The law generally forbidding the prosecution from leading bad character evidence against an accused is fairly clear. The “shield” that an accused has against allegations of bad character – unless they adduce evidence of their own good character or attack the character of prosecution witnesses – is found at s 399(5) Crimes Act 1958. When the Evidence Act 2008 commences operation later this year, Part 3.8 will contain equivalent provisions, notably ss 110 and 112). (Criminal Procedure Act 2009 s 369 will repeal much of the evidence-style provisions in the Crimes Act, but specifically leaves s 399. Has anyone seen any provisions to repeal s 399 as suggested by the VLRC?)
It’s trite, but worth highlighting, that s 399(5) — and successors — has no role to play if the accused doesn’t give evidence.
But character can become an issue in other ways.
I’d never thought of the potential consequences of an accused leading evidence of his or her own bad character until I happened across an article by David Ross QC some years ago. The situation isn’t one covered by legislation, but there’s a surprising amount of case law on the subject. It’s a short article and well worth a read.
It’s natural to assume that in leading the evidence of their own bad character the accused opens the door to further questioning about character. Ross outlines his view that the leave of the court is still required before the prosecutor can cross-examine on anything more than the disclosure the accused made. He cites a number of cases when that permission wasn’t sought and the conviction was thrown out on appeal.
It’s also the case if an accused person doesn’t put their own character in issue and does attack the credibility of a prosecution witness, the prosecution may not reveal the accused’s criminal history to the Court.
What is permissible is this. If a prisoner takes advantage of the Criminal Evidence Act, 1898, which made prisoners competent witnesses on their trial in all cases, and goes into the witness box, he may then, if he has attacked the witnesses for the prosecution, be cross-examined with regard to convictions and matters of character, and I have no doubt that, if he is cross-examined, a conviction is put to him and he denies it, the provisions of the Criminal Procedure Act, 1865, s 6, would apply and the conviction could be proved against him. But by attacking the witnesses for the prosecution and suggesting they are unreliable, he is not putting his character in issue. He is putting their character in issue. R v Butterwasser  1 KB 4; (1947) 32 Cr App R 81 at 416
Butterwasser was approved in R v Soma (2003) 212 CLR 299;  HCA 13.
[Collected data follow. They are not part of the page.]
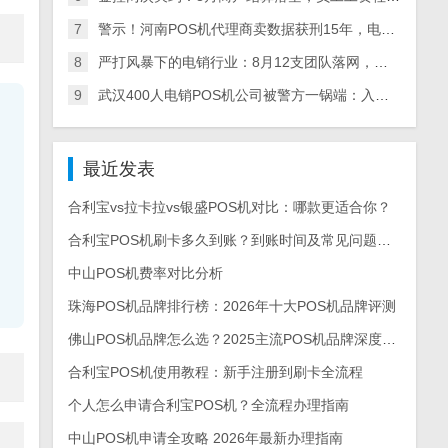
7
警示！河南POS机代理商卖数据获刑15年，电销产业链全链条被查，多地数百人涉案
8
严打风暴下的电销行业：8月12支团队落网，多地整治+量刑升级倒逼从业者转型
9
武汉400人电销POS机公司被警方一锅端：入职新人亲历实录，离职员工曝内幕
最近发表
合利宝vs拉卡拉vs银盛POS机对比：哪款更适合你？
合利宝POS机刷卡多久到账？到账时间及常见问题解答
中山POS机费率对比分析
珠海POS机品牌排行榜：2026年十大POS机品牌评测
佛山POS机品牌怎么选？2025主流POS机品牌深度测评与选购指南
合利宝POS机使用教程：新手注册到刷卡全流程
个人怎么申请合利宝POS机？全流程办理指南
中山POS机申请全攻略 2026年最新办理指南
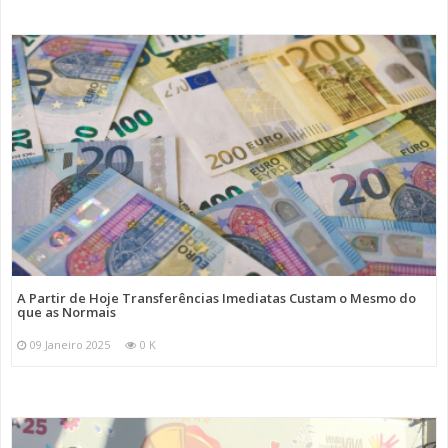
A Partir de Hoje Transferências Imediatas Custam o Mesmo do
que as Normais
09 Janeiro 2025
0 K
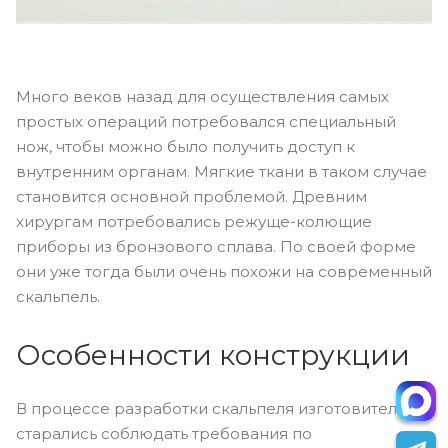
Много веков назад для осуществления самых
простых операций потребовался специальный
нож, чтобы можно было получить доступ к
внутренним органам. Мягкие ткани в таком случае
становится основной проблемой. Древним
хирургам потребовались режуще-колющие
приборы из бронзового сплава. По своей форме
они уже тогда были очень похожи на современный
скальпель.
Особенности конструкции
В процессе разработки скальпеля изготовители
старались соблюдать требования по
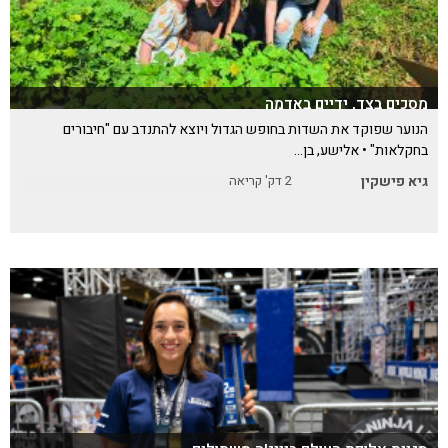
מסכים בצד, ידיים באדמה
הנוער שפוקד את השדות בחופש הגדול ויוצא להתנדב עם "חיבורים
בחקלאות" • אלישע, בן…
גיא פישקין
2
דק' קריאה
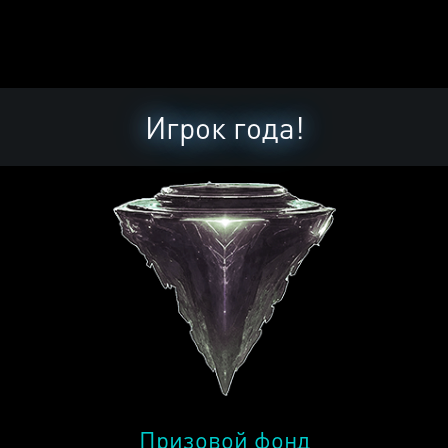
Игрок года!
Призовой фонд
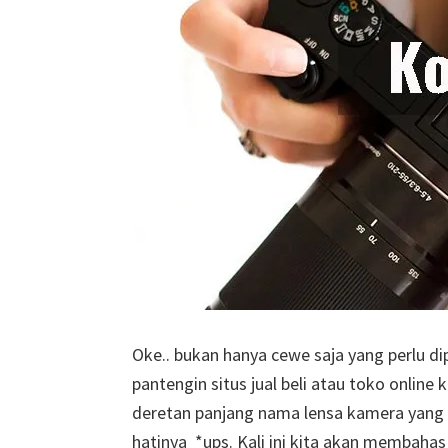
Oke.. bukan hanya cewe saja yang perlu d
pantengin situs jual beli atau toko online
deretan panjang nama lensa kamera yang k
hatinya *ups. Kali ini kita akan membaha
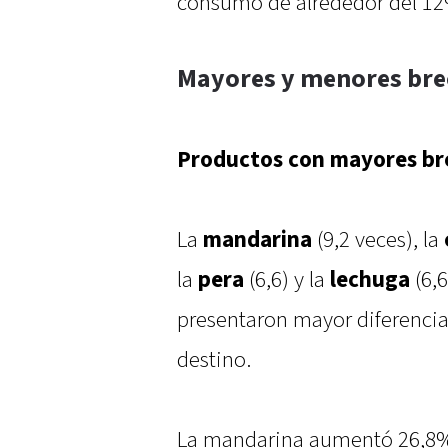
consumo de alrededor del 12%,
Mayores y menores bre
Productos con mayores br
La
mandarina
(9,2 veces), la
la
pera
(6,6) y la
lechuga
(6,6
presentaron mayor diferencia 
destino.
La mandarina aumentó 26,8% 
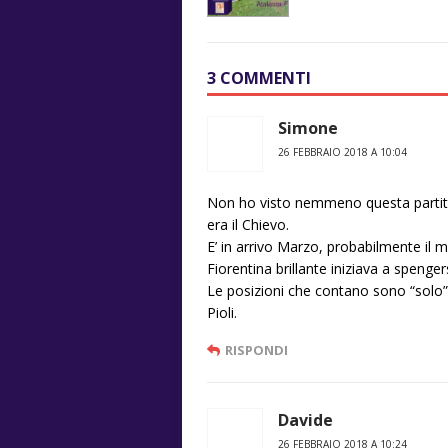
3 COMMENTI
Simone
26 FEBBRAIO 2018 A 10:04
Non ho visto nemmeno questa partita
era il Chievo.
E’ in arrivo Marzo, probabilmente il 
Fiorentina brillante iniziava a spenger
Le posizioni che contano sono “solo”
Pioli.
RISPONDI
Davide
26 FEBBRAIO 2018 A 10:24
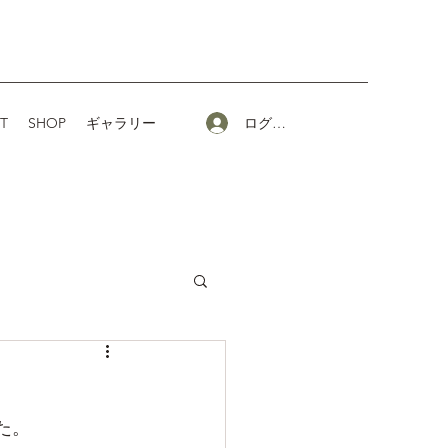
ログイン
T
SHOP
ギャラリー
た。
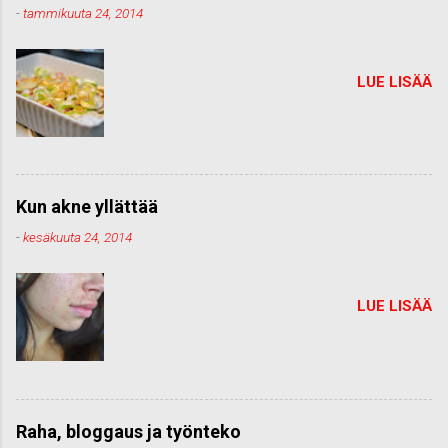
-
tammikuuta 24, 2014
LUE LISÄÄ
Kun akne yllättää
-
kesäkuuta 24, 2014
LUE LISÄÄ
Raha, bloggaus ja työnteko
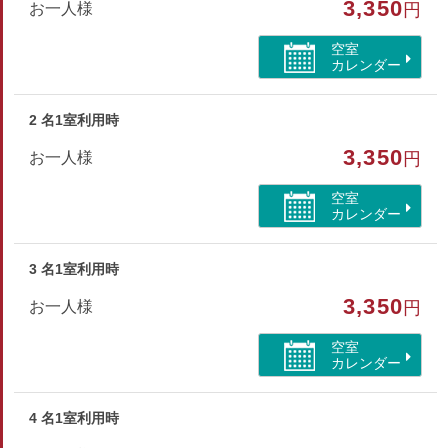
3,350
お一人様
円
※館内には、コインランドリー(有料)がございます。お仕事や
空室
観光で長期滞在される方やゆっくり湯治目的でご利用の方も安
カレンダー
心です。
2 名1室利用時
部屋種別
3,350
お一人様
円
和室
空室
部屋特徴
カレンダー
禁煙/インターネットができる部屋
3 名1室利用時
3,350
お一人様
円
空室
カレンダー
4 名1室利用時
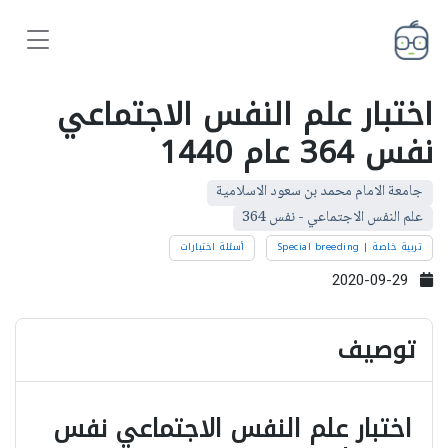
اختبار علم النفس الاجتماعي
نفس 364 عام 1440
جامعة الامام محمد بن سعود الاسلامية
علم النفس الاجتماعي - نفس 364
تربية خاصة | Special breeding
أسئلة اختبارات
2020-09-29
توصيف
اختبار علم النفس الاجتماعي نفس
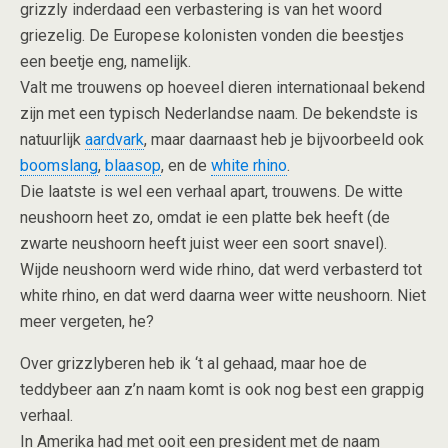
grizzly inderdaad een verbastering is van het woord
griezelig. De Europese kolonisten vonden die beestjes
een beetje eng, namelijk.
Valt me trouwens op hoeveel dieren internationaal bekend
zijn met een typisch Nederlandse naam. De bekendste is
natuurlijk
aardvark
, maar daarnaast heb je bijvoorbeeld ook
boomslang
,
blaasop
, en de
white rhino
.
Die laatste is wel een verhaal apart, trouwens. De witte
neushoorn heet zo, omdat ie een platte bek heeft (de
zwarte neushoorn heeft juist weer een soort snavel).
Wijde neushoorn werd wide rhino, dat werd verbasterd tot
white rhino, en dat werd daarna weer witte neushoorn. Niet
meer vergeten, he?
Over grizzlyberen heb ik ‘t al gehaad, maar hoe de
teddybeer aan z’n naam komt is ook nog best een grappig
verhaal.
In Amerika had met ooit een president met de naam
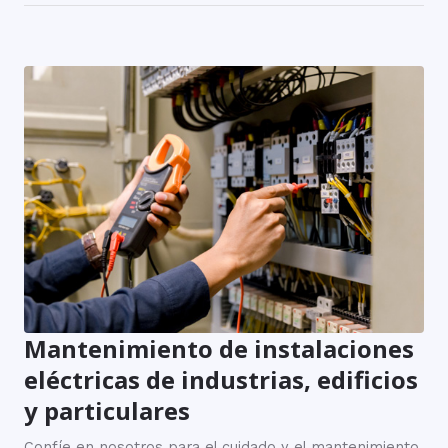
Mantenimiento de instalaciones
eléctricas de industrias, edificios
y particulares
Confíe en nosotros para el cuidado y el mantenimiento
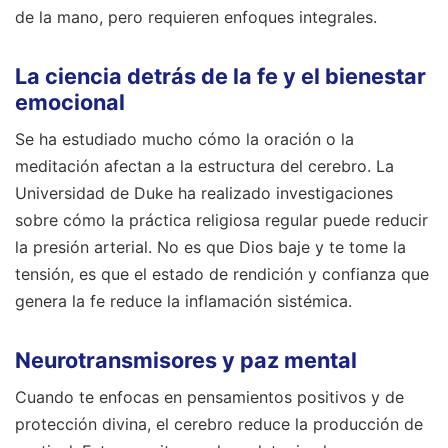
de la mano, pero requieren enfoques integrales.
La ciencia detrás de la fe y el bienestar
emocional
Se ha estudiado mucho cómo la oración o la
meditación afectan a la estructura del cerebro. La
Universidad de Duke ha realizado investigaciones
sobre cómo la práctica religiosa regular puede reducir
la presión arterial. No es que Dios baje y te tome la
tensión, es que el estado de rendición y confianza que
genera la fe reduce la inflamación sistémica.
Neurotransmisores y paz mental
Cuando te enfocas en pensamientos positivos y de
protección divina, el cerebro reduce la producción de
I’m not sure if the modern English position is still the same. Earlier this year the Court of Appeal decided R v Hearne  EWCA Crim 103. 61-year-old Mr Hearne was caught burgling an aviary nesting valuable domestic birds. He claimed he was rescuing illegally held wild birds. The Court of Appeal accepted that amounted to an attack on the character of Mrs Geale, the birds’ owner. Mr Hearne’s previous burglary convictions were properly admitted, under the Criminal Justice Act 2003 (UK) s 101. The case doesn’t make it clear if Hearne’s criminal convictions were admitted as part of the prosecution case, or during cross-examination of the accused.
But it does seem reasonably certain that the first thing to do before embarking on any steps down the road labelled “Character” is to ask the presiding judicial officer to declare that character has been raised. After it commences, Evidence Act 2008 s 104 will require that in most, if not all, cases.